Are nurses or therapists required to evaluate the patient's home care needs? If so, what does this involve? A patient's first visit consists of a thorough assessment of physical, mental, emotional and social needs. From this assessment, an individualized plan of care is developed with input from the family and authorization from the patient's physician.
Will the provider consult the patient's physicians and family members? VNA always welcomes family involvement in a patient's care. Medicare guidelines require physician consultation, and in instances where Medicare is not used, VNA will contact the patient's physician at the individual's request.
Is the patient's course of treatment documented, detailing specific tasks to be accomplished by each professional caregiver? Yes. A patient's course of treatment and progress is documented at each VNA home visit.
Does the patient and his or her family receive a copy of this plan, and is the plan updated as changes occur? Yes. A copy of the patient's plan of care, along with a list of patient's rights and responsibilities, and an emergency plan is left in the patient's home.

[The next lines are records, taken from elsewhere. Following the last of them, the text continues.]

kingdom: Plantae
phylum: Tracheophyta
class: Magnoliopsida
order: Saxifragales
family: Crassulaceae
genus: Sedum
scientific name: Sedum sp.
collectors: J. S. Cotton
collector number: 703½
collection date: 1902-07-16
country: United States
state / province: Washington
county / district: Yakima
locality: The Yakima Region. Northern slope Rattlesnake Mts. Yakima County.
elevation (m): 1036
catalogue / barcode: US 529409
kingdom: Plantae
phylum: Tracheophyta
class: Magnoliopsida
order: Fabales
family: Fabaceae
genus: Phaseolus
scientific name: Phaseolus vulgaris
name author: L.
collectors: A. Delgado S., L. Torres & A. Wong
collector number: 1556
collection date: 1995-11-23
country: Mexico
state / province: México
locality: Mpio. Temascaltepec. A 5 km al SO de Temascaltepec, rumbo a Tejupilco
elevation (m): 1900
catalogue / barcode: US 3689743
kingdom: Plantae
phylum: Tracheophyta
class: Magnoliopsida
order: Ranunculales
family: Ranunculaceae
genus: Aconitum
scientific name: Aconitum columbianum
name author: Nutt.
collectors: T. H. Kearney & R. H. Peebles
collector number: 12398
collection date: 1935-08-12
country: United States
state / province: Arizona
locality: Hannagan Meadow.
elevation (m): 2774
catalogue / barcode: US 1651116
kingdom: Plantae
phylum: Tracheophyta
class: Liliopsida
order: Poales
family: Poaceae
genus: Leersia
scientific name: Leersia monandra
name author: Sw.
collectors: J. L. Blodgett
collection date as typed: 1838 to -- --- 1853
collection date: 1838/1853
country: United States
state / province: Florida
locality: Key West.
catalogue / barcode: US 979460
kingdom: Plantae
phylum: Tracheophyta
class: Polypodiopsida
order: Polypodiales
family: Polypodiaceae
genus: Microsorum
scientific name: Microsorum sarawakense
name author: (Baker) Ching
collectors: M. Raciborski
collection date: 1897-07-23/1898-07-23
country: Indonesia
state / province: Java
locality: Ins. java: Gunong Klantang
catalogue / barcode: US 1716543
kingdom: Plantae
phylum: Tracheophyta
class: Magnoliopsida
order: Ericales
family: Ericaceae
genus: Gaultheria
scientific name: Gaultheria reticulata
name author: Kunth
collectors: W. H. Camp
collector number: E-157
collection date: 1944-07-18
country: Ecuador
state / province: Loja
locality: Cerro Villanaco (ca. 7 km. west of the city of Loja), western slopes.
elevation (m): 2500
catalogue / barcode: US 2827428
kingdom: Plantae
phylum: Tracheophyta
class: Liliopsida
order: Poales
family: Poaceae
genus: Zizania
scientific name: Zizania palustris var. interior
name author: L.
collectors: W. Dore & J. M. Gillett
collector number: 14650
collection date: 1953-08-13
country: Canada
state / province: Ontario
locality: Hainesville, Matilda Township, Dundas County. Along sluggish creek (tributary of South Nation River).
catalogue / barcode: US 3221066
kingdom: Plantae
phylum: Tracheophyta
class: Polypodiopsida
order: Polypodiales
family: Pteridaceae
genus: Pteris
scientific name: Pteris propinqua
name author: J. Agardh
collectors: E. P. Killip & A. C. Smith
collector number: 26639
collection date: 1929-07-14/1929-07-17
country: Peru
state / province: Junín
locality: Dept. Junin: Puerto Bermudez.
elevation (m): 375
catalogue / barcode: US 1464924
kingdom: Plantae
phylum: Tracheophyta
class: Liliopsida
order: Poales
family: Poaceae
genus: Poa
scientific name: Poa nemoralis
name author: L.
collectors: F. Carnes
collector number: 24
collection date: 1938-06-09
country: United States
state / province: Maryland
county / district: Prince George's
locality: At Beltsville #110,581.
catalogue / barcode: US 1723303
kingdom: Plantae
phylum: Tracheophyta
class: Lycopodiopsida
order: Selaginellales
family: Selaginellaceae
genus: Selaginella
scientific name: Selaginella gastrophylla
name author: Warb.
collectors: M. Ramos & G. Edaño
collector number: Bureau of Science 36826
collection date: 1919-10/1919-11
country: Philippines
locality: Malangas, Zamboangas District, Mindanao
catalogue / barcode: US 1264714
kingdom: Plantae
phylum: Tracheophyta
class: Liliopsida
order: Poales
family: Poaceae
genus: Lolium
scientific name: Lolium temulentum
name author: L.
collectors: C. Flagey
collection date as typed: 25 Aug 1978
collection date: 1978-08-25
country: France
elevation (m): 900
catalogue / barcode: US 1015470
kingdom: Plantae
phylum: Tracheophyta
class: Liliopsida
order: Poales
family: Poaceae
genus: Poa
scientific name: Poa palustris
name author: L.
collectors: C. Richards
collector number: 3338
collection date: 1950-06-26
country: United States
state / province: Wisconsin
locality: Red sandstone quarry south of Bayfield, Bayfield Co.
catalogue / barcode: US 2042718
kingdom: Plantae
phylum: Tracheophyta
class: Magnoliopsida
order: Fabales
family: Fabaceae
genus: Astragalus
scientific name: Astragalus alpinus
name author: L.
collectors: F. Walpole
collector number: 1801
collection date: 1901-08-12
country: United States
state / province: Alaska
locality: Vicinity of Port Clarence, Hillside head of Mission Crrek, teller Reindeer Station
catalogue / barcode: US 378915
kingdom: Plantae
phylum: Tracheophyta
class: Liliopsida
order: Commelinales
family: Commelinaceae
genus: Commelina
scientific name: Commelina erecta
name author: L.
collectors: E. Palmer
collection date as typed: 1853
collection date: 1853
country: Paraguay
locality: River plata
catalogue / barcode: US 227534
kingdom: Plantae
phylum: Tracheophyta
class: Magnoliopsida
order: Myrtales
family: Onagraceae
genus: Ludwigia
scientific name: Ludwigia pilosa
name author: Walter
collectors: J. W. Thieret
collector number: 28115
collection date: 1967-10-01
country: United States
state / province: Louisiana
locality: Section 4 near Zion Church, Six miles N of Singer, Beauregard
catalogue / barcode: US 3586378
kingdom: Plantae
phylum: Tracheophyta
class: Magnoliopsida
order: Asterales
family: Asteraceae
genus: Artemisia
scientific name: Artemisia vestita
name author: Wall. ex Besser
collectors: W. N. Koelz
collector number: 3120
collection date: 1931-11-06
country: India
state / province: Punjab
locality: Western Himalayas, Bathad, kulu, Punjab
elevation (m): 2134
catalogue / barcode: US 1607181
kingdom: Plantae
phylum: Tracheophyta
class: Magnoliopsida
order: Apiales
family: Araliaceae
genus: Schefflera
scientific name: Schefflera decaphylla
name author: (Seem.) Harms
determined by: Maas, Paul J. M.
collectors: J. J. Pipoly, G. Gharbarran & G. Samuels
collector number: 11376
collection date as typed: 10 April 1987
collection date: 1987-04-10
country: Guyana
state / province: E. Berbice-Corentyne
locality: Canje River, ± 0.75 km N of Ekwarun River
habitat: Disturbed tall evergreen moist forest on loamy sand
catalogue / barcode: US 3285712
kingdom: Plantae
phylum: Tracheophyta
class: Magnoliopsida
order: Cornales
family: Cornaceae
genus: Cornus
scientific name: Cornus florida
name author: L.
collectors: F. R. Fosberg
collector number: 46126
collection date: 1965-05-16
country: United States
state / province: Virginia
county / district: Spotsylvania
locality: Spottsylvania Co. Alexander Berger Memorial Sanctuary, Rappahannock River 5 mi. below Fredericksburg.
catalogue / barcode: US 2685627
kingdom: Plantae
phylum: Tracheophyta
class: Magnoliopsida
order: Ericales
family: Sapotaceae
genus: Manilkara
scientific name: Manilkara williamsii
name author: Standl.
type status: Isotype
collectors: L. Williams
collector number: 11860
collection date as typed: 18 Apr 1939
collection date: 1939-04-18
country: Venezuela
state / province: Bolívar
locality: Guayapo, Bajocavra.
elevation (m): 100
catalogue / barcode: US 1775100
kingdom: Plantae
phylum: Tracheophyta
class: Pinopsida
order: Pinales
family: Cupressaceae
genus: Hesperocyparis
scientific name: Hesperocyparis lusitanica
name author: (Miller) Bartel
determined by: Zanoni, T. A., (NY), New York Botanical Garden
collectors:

Will the provider take time to teach family members about the care given to the patient? Yes. Education is an important part of VNA's patient care plan and family members are an integral part of the care team.
Who can the patient and his or her family members contact with questions or complaints? VNA patients and family members can call (815) 971-3550.
How does the agency follow up on and resolve problems? As a Medicare/Medicaid home health agency, VNA is mandated to have a structured process in place to follow up and resolve problems.